TASK STATEMENT — Edit the items from their start through the line containing "v(25, -20) *", swapping "visualSharp" for "cornerPoint" and keeping everything else the same. Leave the pictures out of your answer.

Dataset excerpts

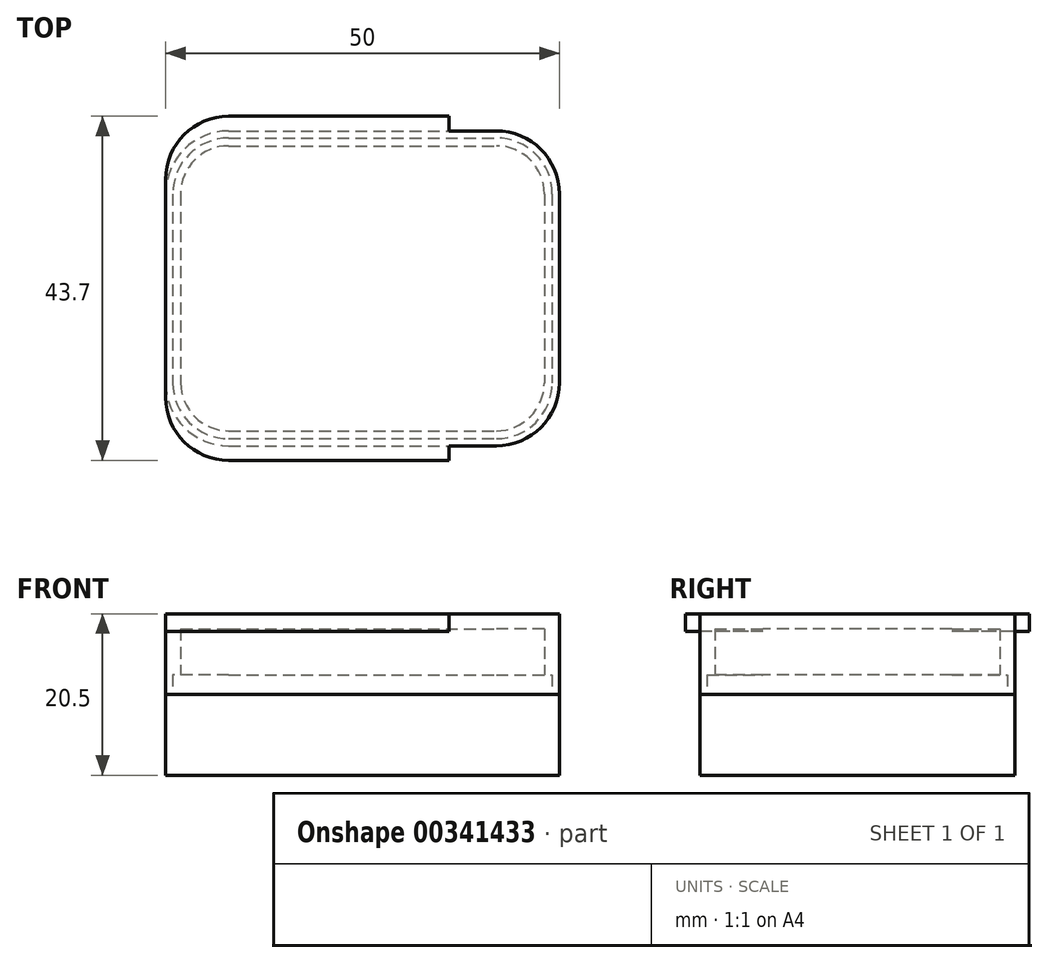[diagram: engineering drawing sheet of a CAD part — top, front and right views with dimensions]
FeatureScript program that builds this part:
annotation { "Feature Type Name" : "Feature", "Feature Type Description" : "" }
export const myFeature = defineFeature(function(context is Context, id is Id, definition is map)
    precondition{}
    {
        {
            var Q0;
            Q0=qCreatedBy(makeId("Top.planeOp"),FACE);
            var sketch = newSketch(context, id + "F0", { "sketchPlane" : qUnion([Q0])});
            skLineSegment(sketch, "E0.bottom", {"start": v(-17, 20) * mm, "end": v(17, 20) * mm});
            skLineSegment(sketch, "E0.top", {"start": v(-17, -20) * mm, "end": v(17, -20) * mm});
            skLineSegment(sketch, "E0.left", {"start": v(-25, 12) * mm, "end": v(-25, -12) * mm});
            skLineSegment(sketch, "E0.right", {"start": v(25, 12) * mm, "end": v(25, -12) * mm});
            skPoint(sketch, "E1.visualSharp", {"position": v(25, 20) * mm});
            skArc(sketch, "E1.filletArc", {"start": v(25, 12) * mm, "mid": v(22.66, 17.66) * mm, "end": v(17, 20) * mm});
            skPoint(sketch, "E2.visualSharp", {"position": v(-25, 20) * mm});
            skPoint(sketch, "E3.visualSharp", {"position": v(-25, -20) * mm});
            skArc(sketch, "E3.filletArc", {"start": v(-25, -12) * mm, "mid": v(-22.66, -17.66) * mm, "end": v(-17, -20) * mm});
            skPoint(sketch, "E4.visualSharp", {"position": v(25, -20) * mm});
            skArc(sketch, "E5.filletArc", {"start": v(-17, 20) * mm, "mid": v(-22.66, 17.66) * mm, "end": v(-25, 12) * mm});
            skArc(sketch, "E6.filletArc", {"start": v(17, -20) * mm, "mid": v(22.66, -17.66) * mm, "end": v(25, -12) * mm});
            skSolve(sketch);
        }
        {
            var Q0;
            Q0=makeQuery(id+"F0.imprint","IMPRINT",FACE,{"disambiguationData":[TD([[makeQuery(id+"F0.imprint","IMPRINT",EDGE,{"derivedFrom":sQuery(id+"F0.wireOp",EDGE,"E0.bottom")}),-1.0]])]});
            extrude(context, id + "F1", {"entities" : qUnion([Q0]), "depth" : 10.25 * mm});
        }
        {
            var Q0;
            Q0=makeQuery(id+"F1.opExtrude","CAP_FACE",FACE,{"disambiguationData":[OSD([sQuery(id+"F0.wireOp",EDGE,"E0.bottom"),sQuery(id+"F0.wireOp",EDGE,"E0.top"),sQuery(id+"F0.wireOp",EDGE,"E0.left"),sQuery(id+"F0.wireOp",EDGE,"E0.right"),sQuery(id+"F0.wireOp",EDGE,"E1.filletArc"),sQuery(id+"F0.wireOp",EDGE,"E3.filletArc"),sQuery(id+"F0.wireOp",EDGE,"E5.filletArc"),sQuery(id+"F0.wireOp",EDGE,"E6.filletArc")])],"isStart":false});
            var sketch = newSketch(context, id + "F2", { "sketchPlane" : qUnion([Q0])});
            skLineSegment(sketch, "E7.bottom", {"start": v(-17, 21.85) * mm, "end": v(11, 21.85) * mm});
            skLineSegment(sketch, "E7.top", {"start": v(-17, -21.85) * mm, "end": v(11, -21.85) * mm});
            skLineSegment(sketch, "E7.left", {"start": v(-25, 13.85) * mm, "end": v(-25, -13.85) * mm});
            skLineSegment(sketch, "E7.right", {"start": v(11, 21.85) * mm, "end": v(11, -21.85) * mm});
            skPoint(sketch, "E8.visualSharp", {"position": v(-25, 21.85) * mm});
            skArc(sketch, "E8.filletArc", {"start": v(-17, 21.85) * mm, "mid": v(-22.66, 19.5) * mm, "end": v(-25, 13.85) * mm});
            skPoint(sketch, "E9.visualSharp", {"position": v(-25, -21.85) * mm});
            skArc(sketch, "E9.filletArc", {"start": v(-25, -13.85) * mm, "mid": v(-22.66, -19.5) * mm, "end": v(-17, -21.85) * mm});
            skSolve(sketch);
        }
        {
            var Q0;
            {var subQ4=sQuery(id+"F2.wireOp",EDGE,"E7.bottom");Q0=makeQuery(id+"F2.imprint","IMPRINT",FACE,{"disambiguationData":[TD([[makeQuery(id+"F2.imprint","IMPRINT",EDGE,{"derivedFrom":subQ4}),-1.0]])]});}
            var Q1;
            {var subQ1=sQuery(id+"F2.wireOp",EDGE,"E7.top");Q1=makeQuery(id+"F2.imprint","IMPRINT",FACE,{"disambiguationData":[TD([[makeQuery(id+"F2.imprint","IMPRINT",EDGE,{"derivedFrom":subQ1}),1.0]])]});}
            extrude(context, id + "F3", {"entities" : qUnion([Q0, Q1]), "operationType" : NewBodyOperationType.ADD, "oppositeDirection" : true, "depth" : 2.25 * mm});
        }
        {
            var Q0;
            Q0=makeQuery(id+"F1.opExtrude","CAP_FACE",FACE,{"disambiguationData":[OSD([sQuery(id+"F0.wireOp",EDGE,"E0.bottom"),sQuery(id+"F0.wireOp",EDGE,"E0.top"),sQuery(id+"F0.wireOp",EDGE,"E0.left"),sQuery(id+"F0.wireOp",EDGE,"E0.right"),sQuery(id+"F0.wireOp",EDGE,"E1.filletArc"),sQuery(id+"F0.wireOp",EDGE,"E3.filletArc"),sQuery(id+"F0.wireOp",EDGE,"E5.filletArc"),sQuery(id+"F0.wireOp",EDGE,"E6.filletArc")])],"isStart":true});
            var sketch = newSketch(context, id + "F4", { "sketchPlane" : qUnion([Q0])});
            skArc(sketch, "E10.0.0", {"start": v(-17, 20) * mm, "mid": v(-22.66, 17.66) * mm, "end": v(-25, 12) * mm});
            skLineSegment(sketch, "E10.0.1", {"start": v(-25, 12) * mm, "end": v(-25, -12) * mm});
            skArc(sketch, "E10.0.2", {"start": v(-25, -12) * mm, "mid": v(-22.66, -17.66) * mm, "end": v(-17, -20) * mm});
            skLineSegment(sketch, "E10.0.3", {"start": v(-17, -20) * mm, "end": v(17, -20) * mm});
            skArc(sketch, "E10.0.4", {"start": v(17, -20) * mm, "mid": v(22.66, -17.66) * mm, "end": v(25, -12) * mm});
            skLineSegment(sketch, "E10.0.5", {"start": v(25, -12) * mm, "end": v(25, 12) * mm});
            skArc(sketch, "E10.0.6", {"start": v(25, 12) * mm, "mid": v(22.66, 17.66) * mm, "end": v(17, 20) * mm});
            skLineSegment(sketch, "E10.0.7", {"start": v(17, 20) * mm, "end": v(-17, 20) * mm});
            skSolve(sketch);
        }
        {
            var Q0;
            Q0=makeQuery(id+"F4.imprint","IMPRINT",FACE,{"disambiguationData":[TD([[makeQuery(id+"F4.imprint","IMPRINT",EDGE,{"derivedFrom":sQuery(id+"F4.wireOp",EDGE,"E10.0.0")}),-1.0]])]});
            extrude(context, id + "F5", {"entities" : qUnion([Q0]), "depth" : 10.25 * mm});
        }
        {
            var Q0;
            Q0=makeQuery(id+"F1.opExtrude","CAP_FACE",FACE,{"disambiguationData":[OSD([sQuery(id+"F0.wireOp",EDGE,"E0.bottom"),sQuery(id+"F0.wireOp",EDGE,"E0.top"),sQuery(id+"F0.wireOp",EDGE,"E0.left"),sQuery(id+"F0.wireOp",EDGE,"E0.right"),sQuery(id+"F0.wireOp",EDGE,"E1.filletArc"),sQuery(id+"F0.wireOp",EDGE,"E3.filletArc"),sQuery(id+"F0.wireOp",EDGE,"E5.filletArc"),sQuery(id+"F0.wireOp",EDGE,"E6.filletArc")])],"isStart":true});
            shell(context, id + "F6", {"entities" : qUnion([Q0]), "thickness" : 1.9 * mm});
        }
        {
            var Q0;
            Q0=makeQuery(id+"F1.opExtrude","CAP_FACE",FACE,{"disambiguationData":[OSD([sQuery(id+"F0.wireOp",EDGE,"E0.bottom"),sQuery(id+"F0.wireOp",EDGE,"E0.top"),sQuery(id+"F0.wireOp",EDGE,"E0.left"),sQuery(id+"F0.wireOp",EDGE,"E0.right"),sQuery(id+"F0.wireOp",EDGE,"E1.filletArc"),sQuery(id+"F0.wireOp",EDGE,"E3.filletArc"),sQuery(id+"F0.wireOp",EDGE,"E5.filletArc"),sQuery(id+"F0.wireOp",EDGE,"E6.filletArc")])],"isStart":true});
            var sketch = newSketch(context, id + "F7", { "sketchPlane" : qUnion([Q0])});
            skArc(sketch, "E11.0", {"start": v(-23.1, 12) * mm, "mid": v(-21.31, 16.31) * mm, "end": v(-17, 18.1) * mm});
            skLineSegment(sketch, "E12.0", {"start": v(-23.1, -12) * mm, "end": v(-23.1, 12) * mm});
            skArc(sketch, "E13.0", {"start": v(-17, -18.1) * mm, "mid": v(-21.31, -16.31) * mm, "end": v(-23.1, -12) * mm});
            skLineSegment(sketch, "E14.0", {"start": v(-17, -18.1) * mm, "end": v(17, -18.1) * mm});
            skArc(sketch, "E15.0", {"start": v(23.1, -12) * mm, "mid": v(21.31, -16.31) * mm, "end": v(17, -18.1) * mm});
            skLineSegment(sketch, "E16.0", {"start": v(23.1, -12) * mm, "end": v(23.1, 12) * mm});
            skPoint(sketch, "E17.0", {"position": v(21.31, 16.31) * mm});
            skArc(sketch, "E18.0", {"start": v(17, 18.1) * mm, "mid": v(21.31, 16.31) * mm, "end": v(23.1, 12) * mm});
            skLineSegment(sketch, "E19.0", {"start": v(-17, 18.1) * mm, "end": v(17, 18.1) * mm});
            skArc(sketch, "E20.0", {"start": v(-24.1, 12) * mm, "mid": v(-22.02, 17.02) * mm, "end": v(-17, 19.1) * mm});
            skLineSegment(sketch, "E20.1", {"start": v(-24.1, -12) * mm, "end": v(-24.1, 12) * mm});
            skLineSegment(sketch, "E20.2", {"start": v(-17, 19.1) * mm, "end": v(17, 19.1) * mm});
            skArc(sketch, "E20.3", {"start": v(-17, -19.1) * mm, "mid": v(-22.02, -17.02) * mm, "end": v(-24.1, -12) * mm});
            skArc(sketch, "E20.4", {"start": v(17, 19.1) * mm, "mid": v(22.02, 17.02) * mm, "end": v(24.1, 12) * mm});
            skLineSegment(sketch, "E20.5", {"start": v(24.1, -12) * mm, "end": v(24.1, 12) * mm});
            skArc(sketch, "E20.6", {"start": v(24.1, -12) * mm, "mid": v(22.02, -17.02) * mm, "end": v(17, -19.1) * mm});
            skLineSegment(sketch, "E20.7", {"start": v(-17, -19.1) * mm, "end": v(17, -19.1) * mm});
            skSolve(sketch);
        }
        {
            var Q0;
            Q0=makeQuery(id+"F7.imprint","IMPRINT",FACE,{"disambiguationData":[TD([[makeQuery(id+"F7.imprint","IMPRINT",EDGE,{"derivedFrom":sQuery(id+"F7.wireOp",EDGE,"E11.0")}),1.0]])]});
            extrude(context, id + "F8", {"entities" : qUnion([Q0]), "operationType" : NewBodyOperationType.REMOVE, "oppositeDirection" : true, "depth" : 2.5 * mm});
        }
    });
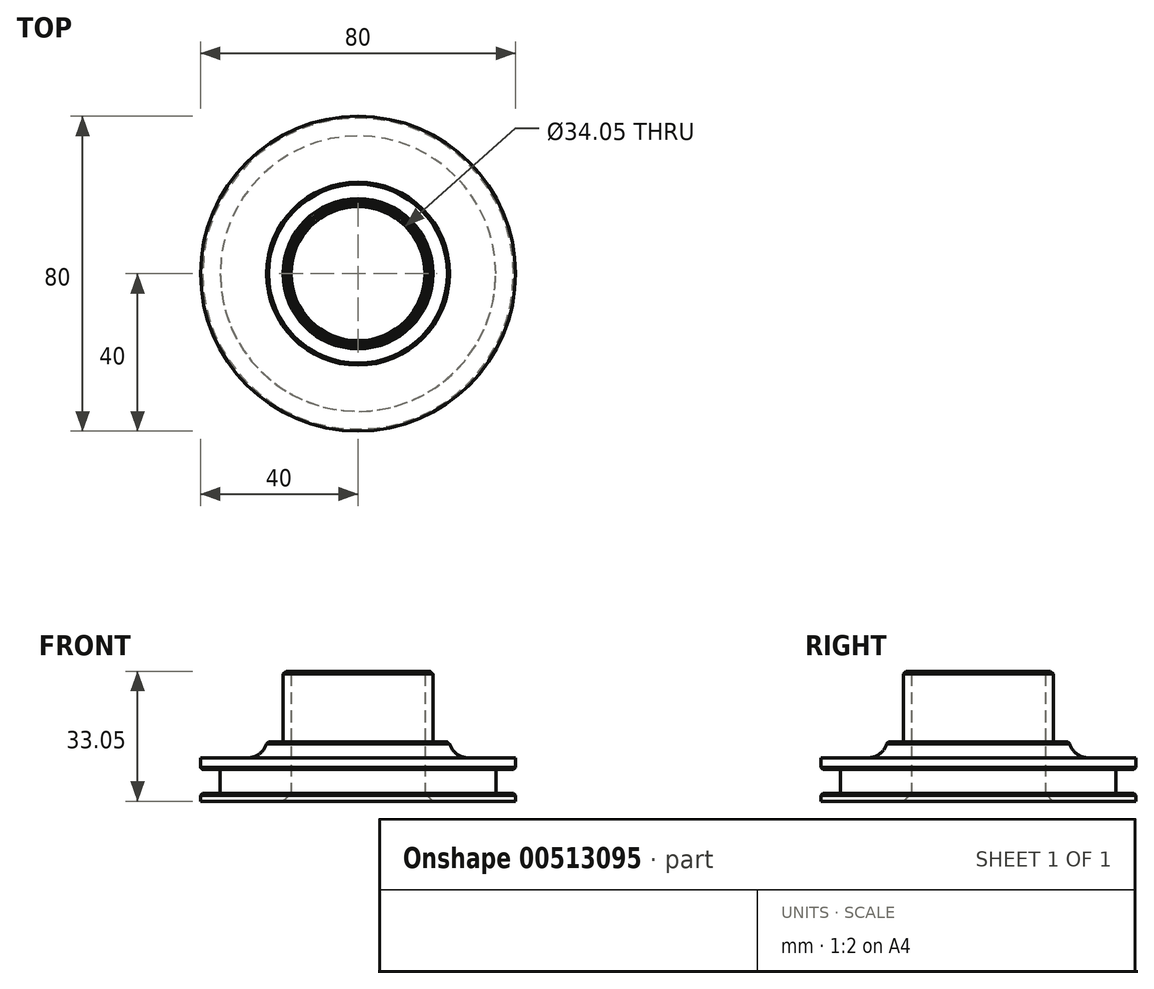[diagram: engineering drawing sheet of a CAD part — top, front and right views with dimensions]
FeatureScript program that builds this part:
annotation { "Feature Type Name" : "Feature", "Feature Type Description" : "" }
export const myFeature = defineFeature(function(context is Context, id is Id, definition is map)
    precondition{}
    {
        {
            var Q0;
            Q0=qCreatedBy(makeId("Front.planeOp"),FACE);
            var sketch = newSketch(context, id + "F0", { "sketchPlane" : qUnion([Q0])});
            skLineSegment(sketch, "E0", {"start": v(17.02, 0) * mm, "end": v(40, 0) * mm});
            skLineSegment(sketch, "E1", {"start": v(40, 0) * mm, "end": v(40, 2) * mm});
            skLineSegment(sketch, "E2", {"start": v(40, 2) * mm, "end": v(35, 2) * mm});
            skLineSegment(sketch, "E3", {"start": v(35, 2) * mm, "end": v(35, 8.05) * mm});
            skLineSegment(sketch, "E4", {"start": v(35, 8.05) * mm, "end": v(40, 8.05) * mm});
            skLineSegment(sketch, "E5", {"start": v(40, 8.05) * mm, "end": v(40, 11.05) * mm});
            skLineSegment(sketch, "E6", {"start": v(40, 11.05) * mm, "end": v(23.25, 11.05) * mm});
            skLineSegment(sketch, "E7", {"start": v(23.25, 11.05) * mm, "end": v(23.25, 15.05) * mm});
            skLineSegment(sketch, "E8", {"start": v(23.25, 15.05) * mm, "end": v(19.06, 15.05) * mm});
            skLineSegment(sketch, "E9", {"start": v(19.06, 15.05) * mm, "end": v(19.06, 33.05) * mm});
            skLineSegment(sketch, "E10", {"start": v(19.06, 33.05) * mm, "end": v(17.02, 33.05) * mm});
            skLineSegment(sketch, "E11", {"start": v(17.02, 33.05) * mm, "end": v(17.03, 0) * mm});
            skLineSegment(sketch, "E12", {"start": v(0, 0) * mm, "end": v(0, 27.89) * mm});
            skSolve(sketch);
        }
        {
            var Q0;
            Q0=makeQuery(id+"F0.imprint","IMPRINT",FACE,{"disambiguationData":[TD([[makeQuery(id+"F0.imprint","IMPRINT",EDGE,{"derivedFrom":sQuery(id+"F0.wireOp",EDGE,"E0")}),1.0]])]});
            var Q1;
            Q1=sQuery(id+"F0.wireOp",EDGE,"E12");
            revolve(context, id + "F1", {"entities" : qUnion([Q0]), "axis" : qUnion([Q1]), "revolveType" : RevolveType.FULL});
        }
        {
            var Q0;
            Q0=makeQuery(id+"F1.opRevolve","SWEPT_EDGE",EDGE,{"disambiguationData":[OSD([sQuery(id+"F0.wireOp",EDGE,"E0"),sQuery(id+"F0.wireOp",EDGE,"E11")])]});
            chamfer(context, id + "F2", {"entities" : qUnion([Q0]), "width" : 2 * mm, "tangentPropagation" : true});
        }
        {
            var Q0;
            Q0=makeQuery(id+"F1.opRevolve","SWEPT_EDGE",EDGE,{"disambiguationData":[OSD([sQuery(id+"F0.wireOp",EDGE,"E10"),sQuery(id+"F0.wireOp",EDGE,"E11")])]});
            var Q1;
            Q1=makeQuery(id+"F1.opRevolve","SWEPT_EDGE",EDGE,{"disambiguationData":[OSD([sQuery(id+"F0.wireOp",EDGE,"E9"),sQuery(id+"F0.wireOp",EDGE,"E10")])]});
            chamfer(context, id + "F3", {"entities" : qUnion([Q0, Q1]), "width" : 0.75 * mm, "tangentPropagation" : true});
        }
        {
            var Q0;
            Q0=makeQuery(id+"F1.opRevolve","SWEPT_EDGE",EDGE,{"disambiguationData":[OSD([sQuery(id+"F0.wireOp",EDGE,"E7"),sQuery(id+"F0.wireOp",EDGE,"E8")])]});
            var Q1;
            Q1=makeQuery(id+"F1.opRevolve","SWEPT_EDGE",EDGE,{"disambiguationData":[OSD([sQuery(id+"F0.wireOp",EDGE,"E4"),sQuery(id+"F0.wireOp",EDGE,"E5")])]});
            var Q2;
            Q2=makeQuery(id+"F1.opRevolve","SWEPT_EDGE",EDGE,{"disambiguationData":[OSD([sQuery(id+"F0.wireOp",EDGE,"E1"),sQuery(id+"F0.wireOp",EDGE,"E2")])]});
            chamfer(context, id + "F4", {"entities" : qUnion([Q0, Q1, Q2]), "width" : 0.5 * mm, "tangentPropagation" : true});
        }
        {
            var Q0;
            Q0=makeQuery(id+"F1.opRevolve","SWEPT_EDGE",EDGE,{"disambiguationData":[OSD([sQuery(id+"F0.wireOp",EDGE,"E3"),sQuery(id+"F0.wireOp",EDGE,"E4")])]});
            var Q1;
            Q1=makeQuery(id+"F1.opRevolve","SWEPT_EDGE",EDGE,{"disambiguationData":[OSD([sQuery(id+"F0.wireOp",EDGE,"E2"),sQuery(id+"F0.wireOp",EDGE,"E3")])]});
            var Q2;
            Q2=makeQuery(id+"F1.opRevolve","SWEPT_EDGE",EDGE,{"disambiguationData":[OSD([sQuery(id+"F0.wireOp",EDGE,"E8"),sQuery(id+"F0.wireOp",EDGE,"E9")])]});
            fillet(context, id + "F5", {"entities" : qUnion([Q0, Q1, Q2]), "radius" : 0.5 * mm, "tangentPropagation" : true, "allowEdgeOverflow" : false});
        }
        {
            var Q0;
            Q0=makeQuery(id+"F1.opRevolve","SWEPT_EDGE",EDGE,{"disambiguationData":[OSD([sQuery(id+"F0.wireOp",EDGE,"E6"),sQuery(id+"F0.wireOp",EDGE,"E7")])]});
            fillet(context, id + "F6", {"entities" : qUnion([Q0]), "radius" : 5 * mm, "tangentPropagation" : true, "allowEdgeOverflow" : false});
        }
    });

RESPONSE TO THE TASK —
[diagram: engineering drawing sheet of a CAD part — top, front and right views with dimensions]
FeatureScript program that builds this part:
annotation { "Feature Type Name" : "Feature", "Feature Type Description" : "" }
export const myFeature = defineFeature(function(context is Context, id is Id, definition is map)
    precondition{}
    {
        {
            var Q0;
            Q0=qCreatedBy(makeId("Top.planeOp"),FACE);
            var sketch = newSketch(context, id + "F0", { "sketchPlane" : qUnion([Q0])});
            skLineSegment(sketch, "E0.bottom", {"start": v(-17, 20) * mm, "end": v(17, 20) * mm});
            skLineSegment(sketch, "E0.top", {"start": v(-17, -20) * mm, "end": v(17, -20) * mm});
            skLineSegment(sketch, "E0.left", {"start": v(-25, 12) * mm, "end": v(-25, -12) * mm});
            skLineSegment(sketch, "E0.right", {"start": v(25, 12) * mm, "end": v(25, -12) * mm});
            skPoint(sketch, "E1.cornerPoint", {"position": v(25, 20) * mm});
            skArc(sketch, "E1.filletArc", {"start": v(25, 12) * mm, "mid": v(22.66, 17.66) * mm, "end": v(17, 20) * mm});
            skPoint(sketch, "E2.cornerPoint", {"position": v(-25, 20) * mm});
            skPoint(sketch, "E3.cornerPoint", {"position": v(-25, -20) * mm});
            skArc(sketch, "E3.filletArc", {"start": v(-25, -12) * mm, "mid": v(-22.66, -17.66) * mm, "end": v(-17, -20) * mm});
            skPoint(sketch, "E4.cornerPoint", {"position": v(25, -20) * mm});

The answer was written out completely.